In Progress: Hadoop Parallelization Interface
- Sets up the annotation jobs in HadoopInterface.java, using the modified CuratorMapper.java and CuratorReducer.java.
- Accepts command-line arguments in a flexible way, requiring only the specification of the location of the document collection in distributed storage and the annotation mode to be used, but allowing for much finer control as desired.
- Distributes inputs across the cluster at the file level.
- Uses the locally-running Curator on each node to interface with the annotation tool.
- Requires a new class called Record, which will hold each document and any of its annotations. In order to use this as input to a MapReduce job, we need a number of infrastructure classes, including the DirectoryInputFormat, DirectorySplit, and CuratorRecordReader (all described in the Infrastructure UML Diagram).
TODO: Changes to Curator
- Create Master mode with the following responsibilities:
  - Sets up document collection in Hadoop Distributed File System (HDFS).

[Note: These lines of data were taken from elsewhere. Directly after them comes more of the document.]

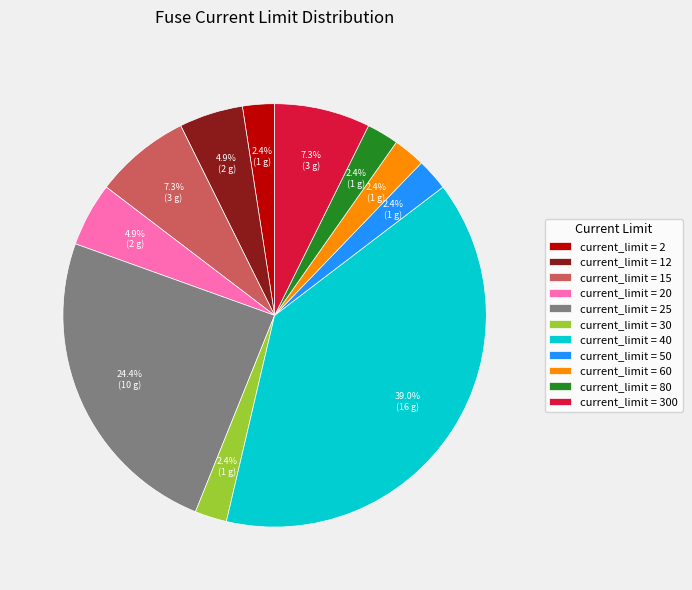

Which slice is the largest?

current_limit = 40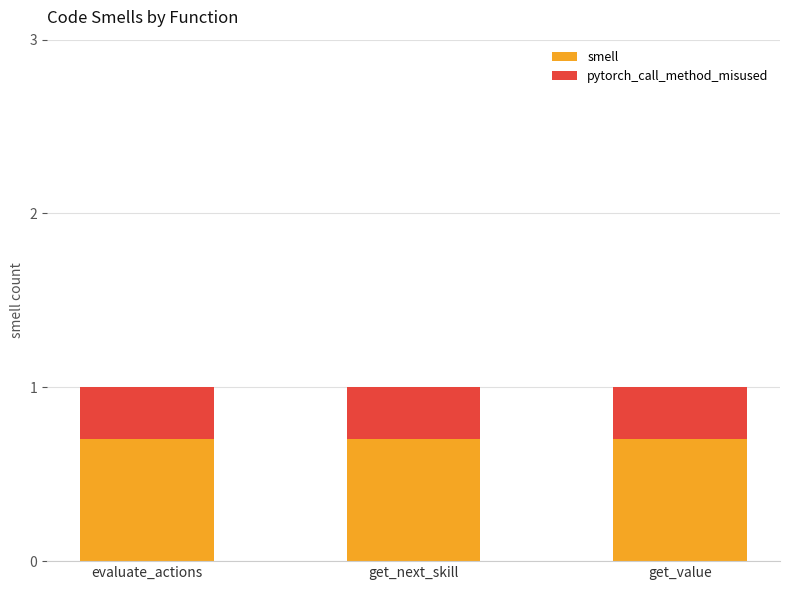

What are all the series names shown in the legend?

smell, pytorch_call_method_misused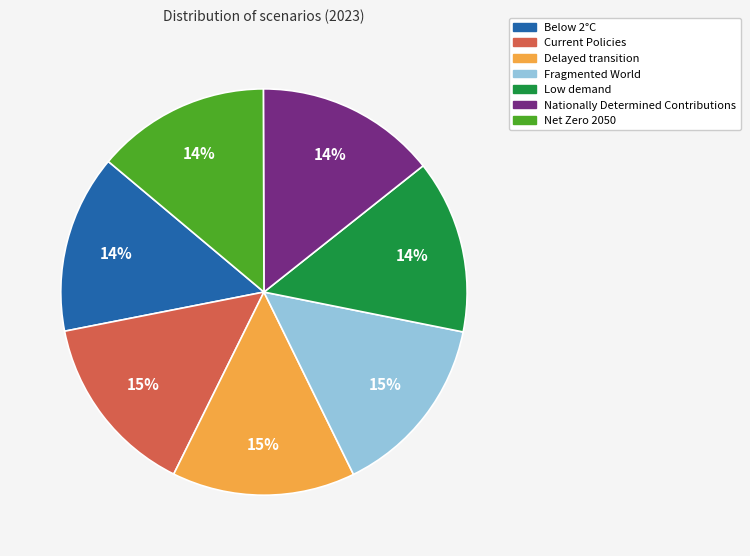

Is Fragmented World the majority of the pie?

No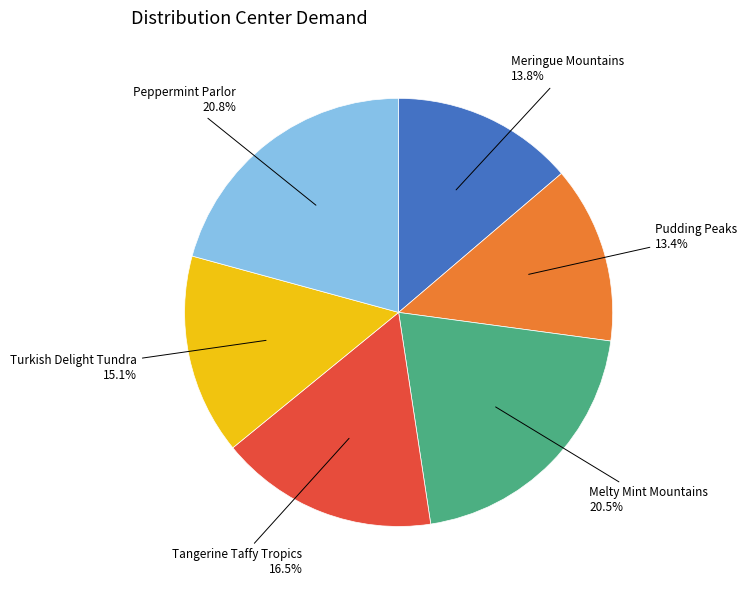

Is there any slice that represents more than half of the pie?

No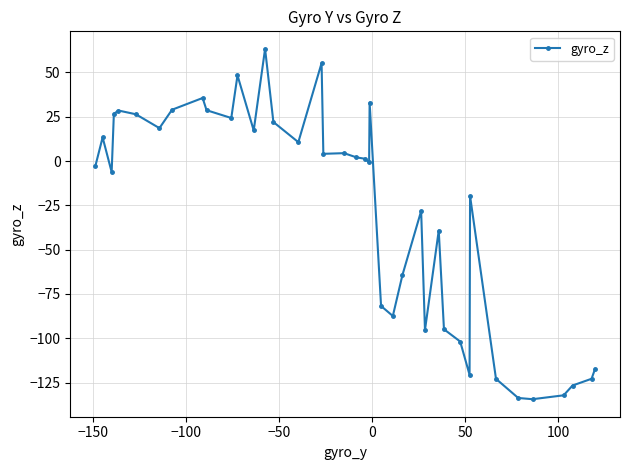

What is the value of the 4th point from the left?

26.6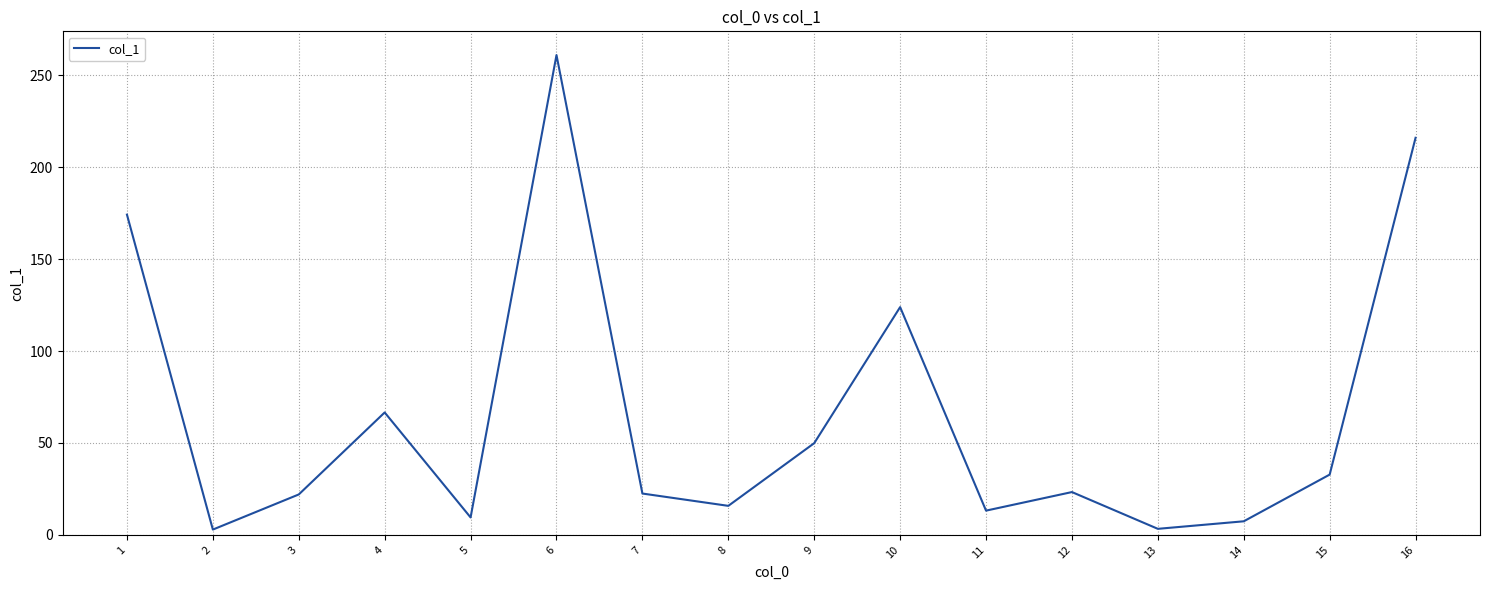

Count the number of data series in this chart.

1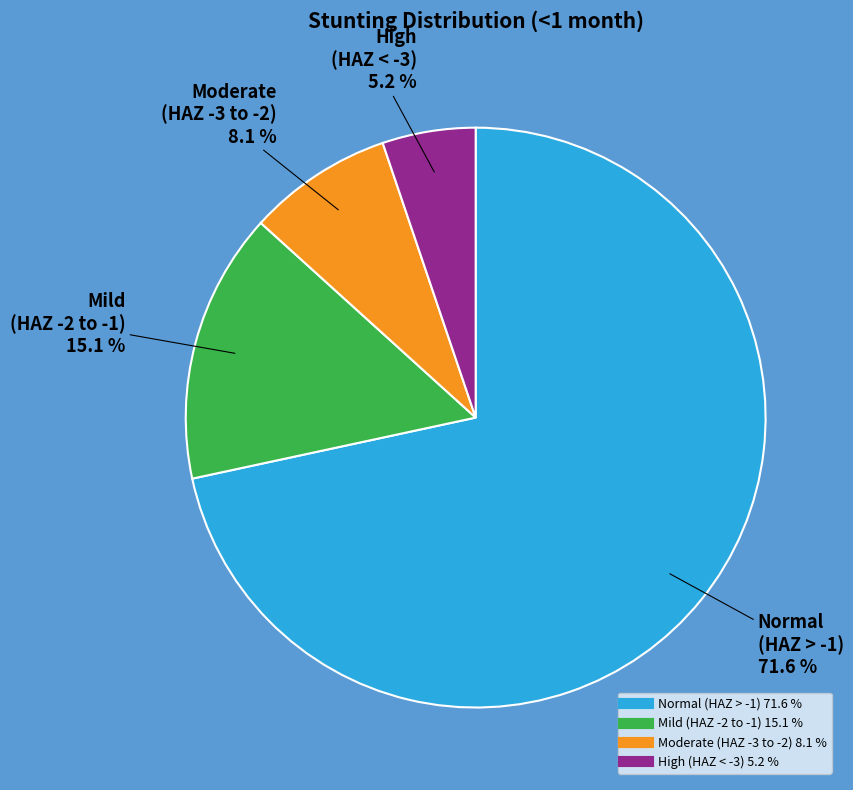

Does any single category account for the majority?

Yes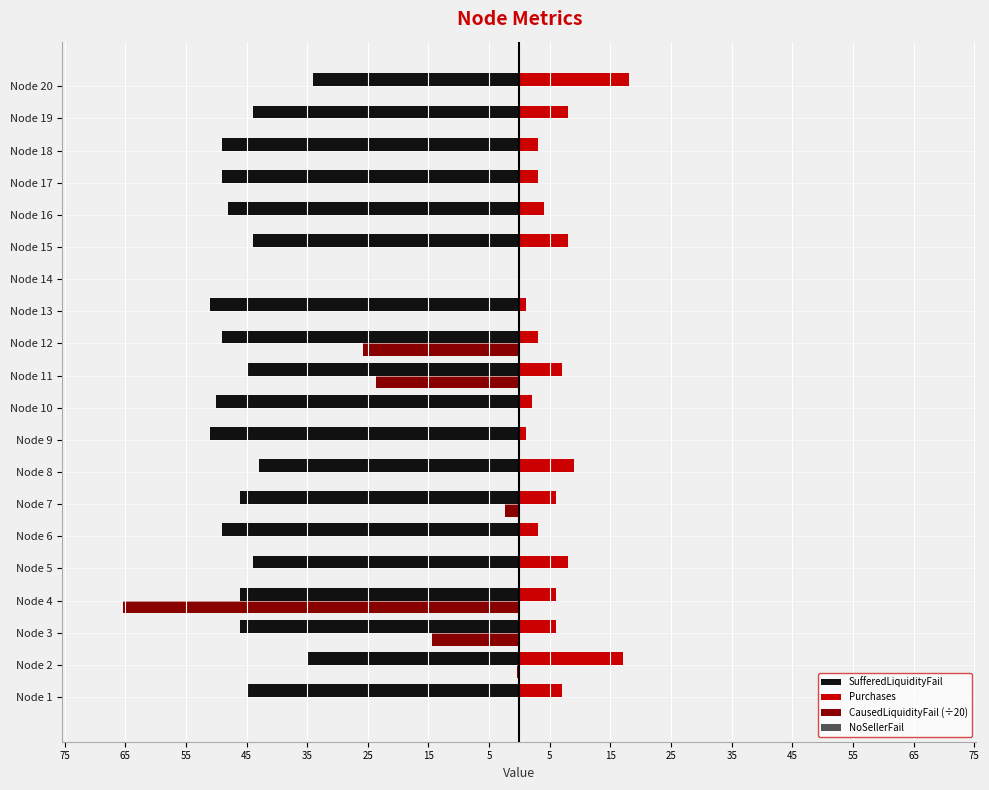

What is the average value of the CausedLiquidityFail (÷20) series?

-6.6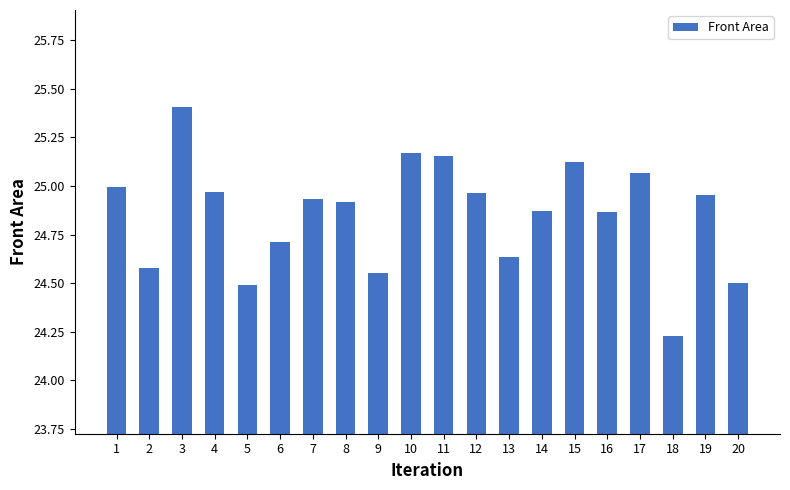

The value at 1 is 25.0. True or false?

True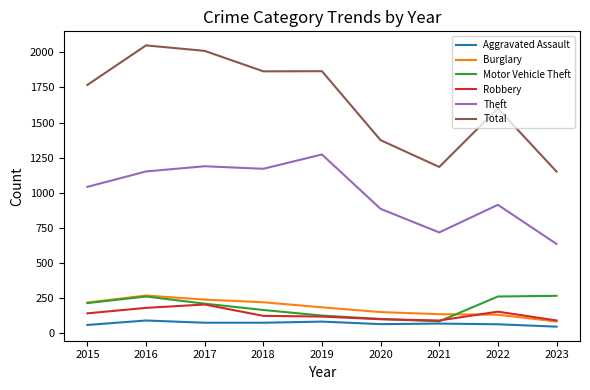

The Burglary series shows 323 at 2017. True or false?

False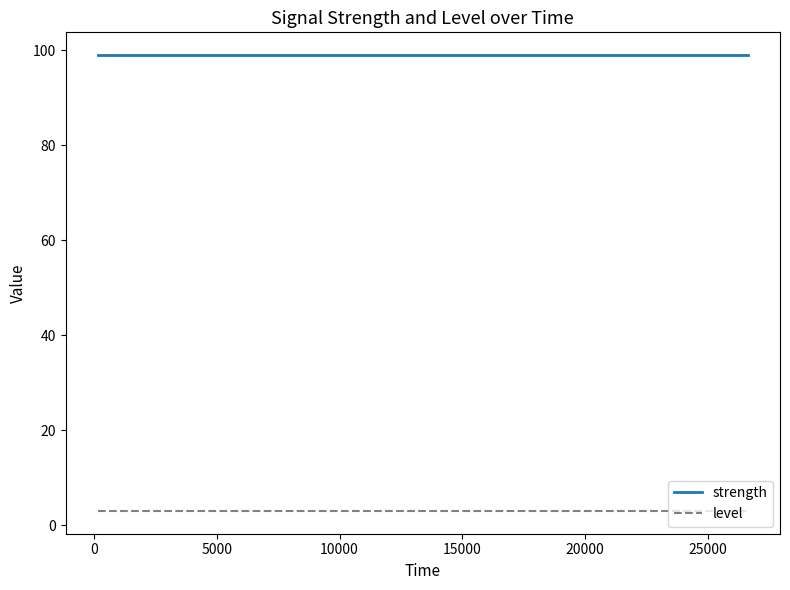

Rank the series by their average value, from lowest to highest.

level, strength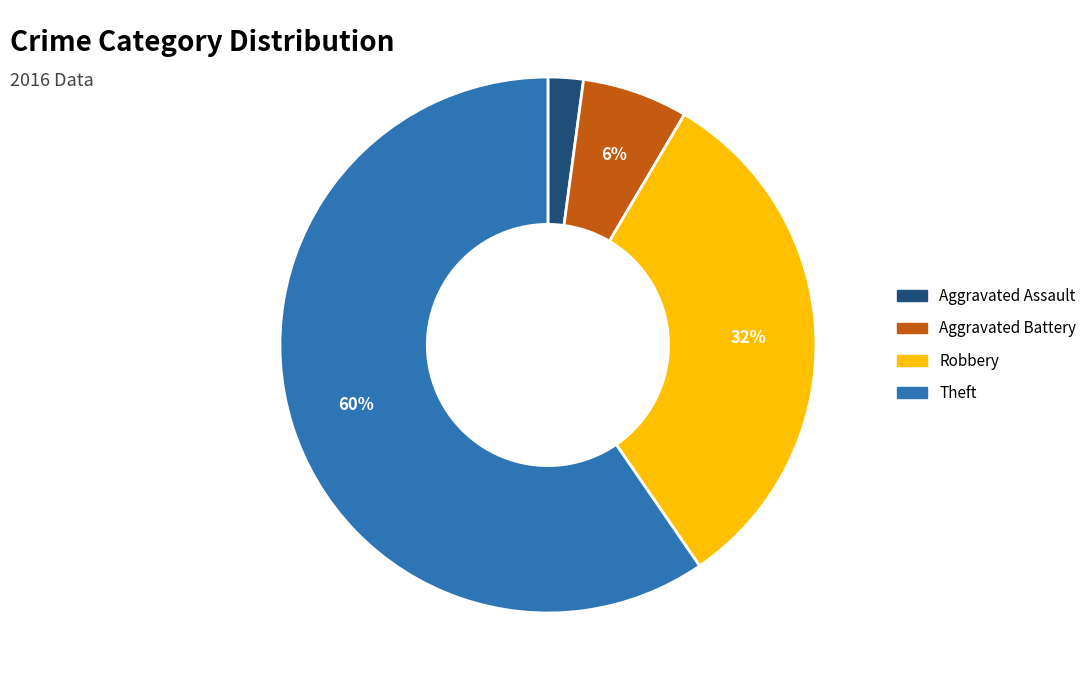

Is there any slice that represents more than half of the pie?

Yes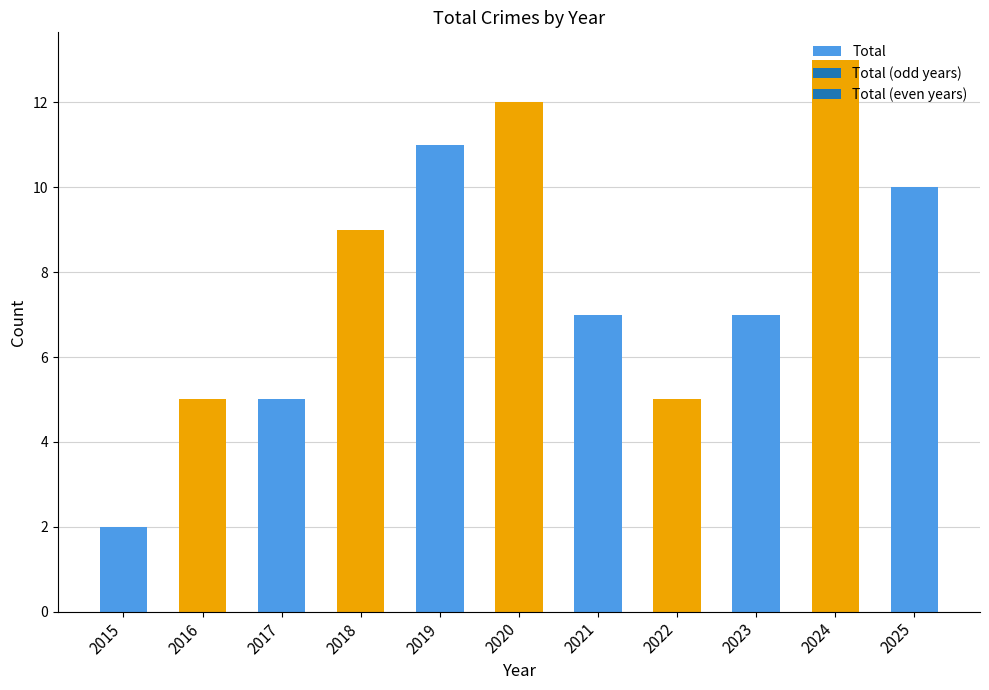

The chart shows a value of 5 at 2022. True or false?

True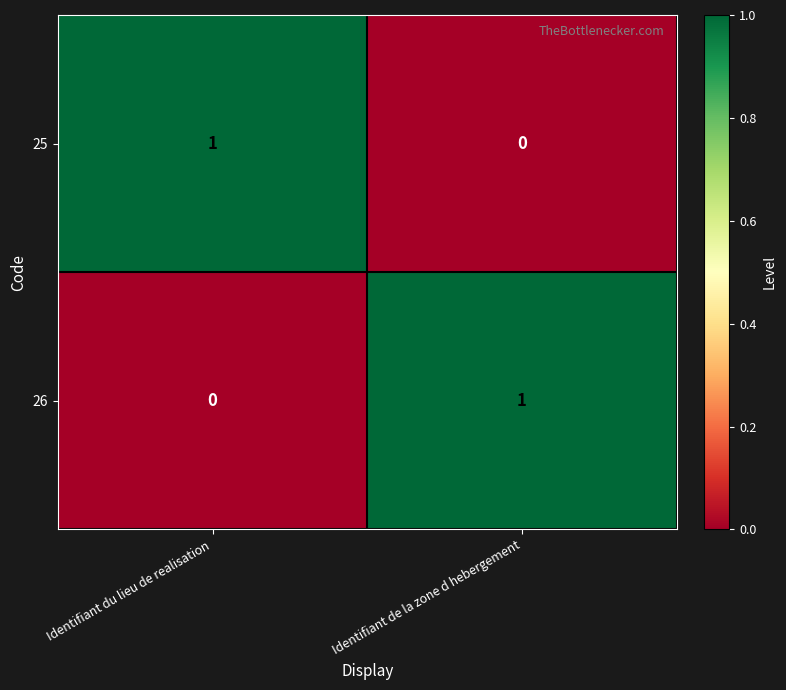

Count the number of data series in this chart.

2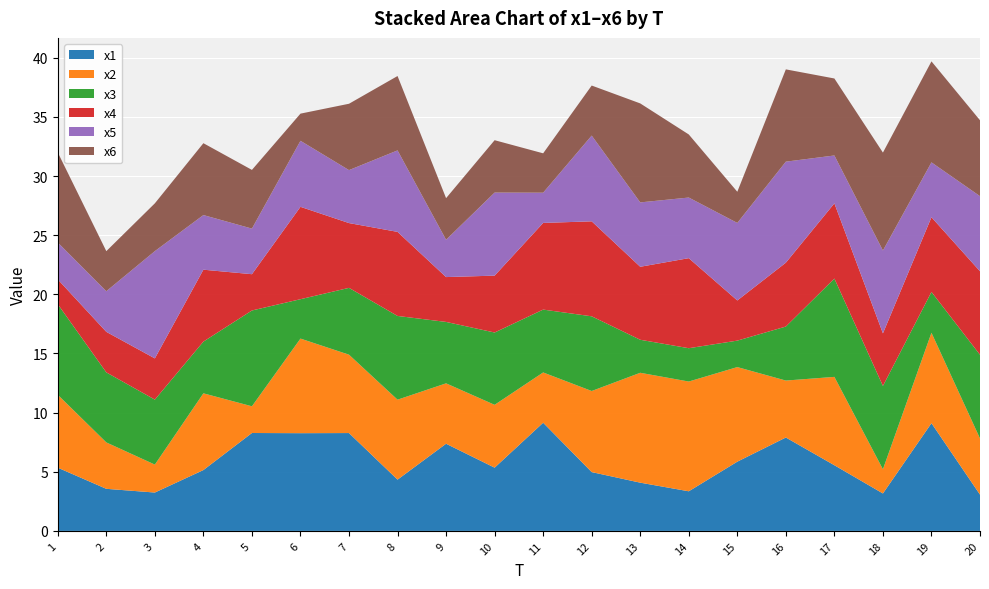

Reading left to right, extract all data points from this chart.

x1: 1=5.3	2=3.6	3=3.2	4=5.1	5=8.3	6=8.3	7=8.3	8=4.3	9=7.4	10=5.3	11=9.1	12=5.0	13=4.1	14=3.3	15=5.9	16=7.9	17=5.6	18=3.2	19=9.1	20=3.1
x2: 1=6.2	2=3.9	3=2.4	4=6.5	5=2.3	6=8.0	7=6.6	8=6.8	9=5.1	10=5.3	11=4.3	12=6.9	13=9.3	14=9.3	15=8.0	16=4.8	17=7.5	18=2.0	19=7.6	20=4.7
x3: 1=7.7	2=5.9	3=5.5	4=4.4	5=8.1	6=3.3	7=5.6	8=7.1	9=5.2	10=6.1	11=5.3	12=6.3	13=2.8	14=2.8	15=2.2	16=4.6	17=8.3	18=7.0	19=3.4	20=7.1
x4: 1=2.1	2=3.4	3=3.5	4=6.1	5=3.1	6=7.8	7=5.5	8=7.1	9=3.8	10=4.8	11=7.3	12=8.0	13=6.2	14=7.6	15=3.4	16=5.4	17=6.4	18=4.4	19=6.3	20=7.1
x5: 1=3.1	2=3.4	3=9.1	4=4.6	5=3.9	6=5.6	7=4.5	8=6.9	9=3.2	10=7.0	11=2.6	12=7.2	13=5.4	14=5.1	15=6.6	16=8.5	17=4.0	18=7.0	19=4.6	20=6.3
x6: 1=7.6	2=3.4	3=4.0	4=6.1	5=5.0	6=2.3	7=5.6	8=6.3	9=3.5	10=4.4	11=3.3	12=4.2	13=8.4	14=5.3	15=2.6	16=7.8	17=6.5	18=8.3	19=8.5	20=6.4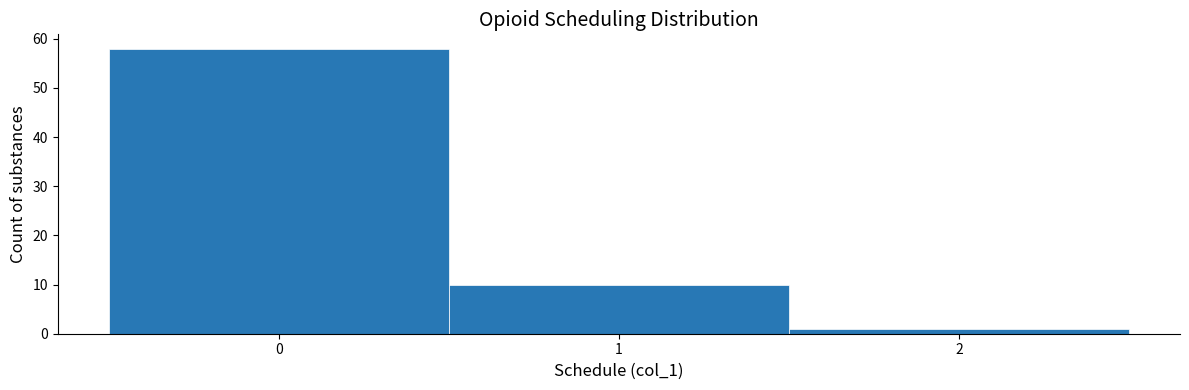

Reading left to right, list every bar in this chart as the range it spans on the x-axis followed by its height. The values are not printed on the chart, so give them approximately, as read against the axis.

-0.5 to 0.5: 58
0.5 to 1.5: 10
1.5 to 2.5: 1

  - Launches local-mode Curators and associated annotation tools on all Hadoop nodes.
  - Sends batch job to Hadoop cluster (i.e., starts HadoopInterface.java with the proper parameters).
  - Waits for error messages from the annotation tools, and logs them in a user-actionable way.
- Create local mode with the following responsibilities:
  - Interfaces with exactly one annotation tool, as specified by the Master Curator.
  - Assumes all dependencies for all documents are present in HDFS, and skips those documents which do not meet the requirements.
  - Logs errors from the annotation tools in a user-actionable way.
TODO: Scripts and Miscellaneous
- Script to launch local-mode Curators and associated annotation tools on all Hadoop nodes. (?)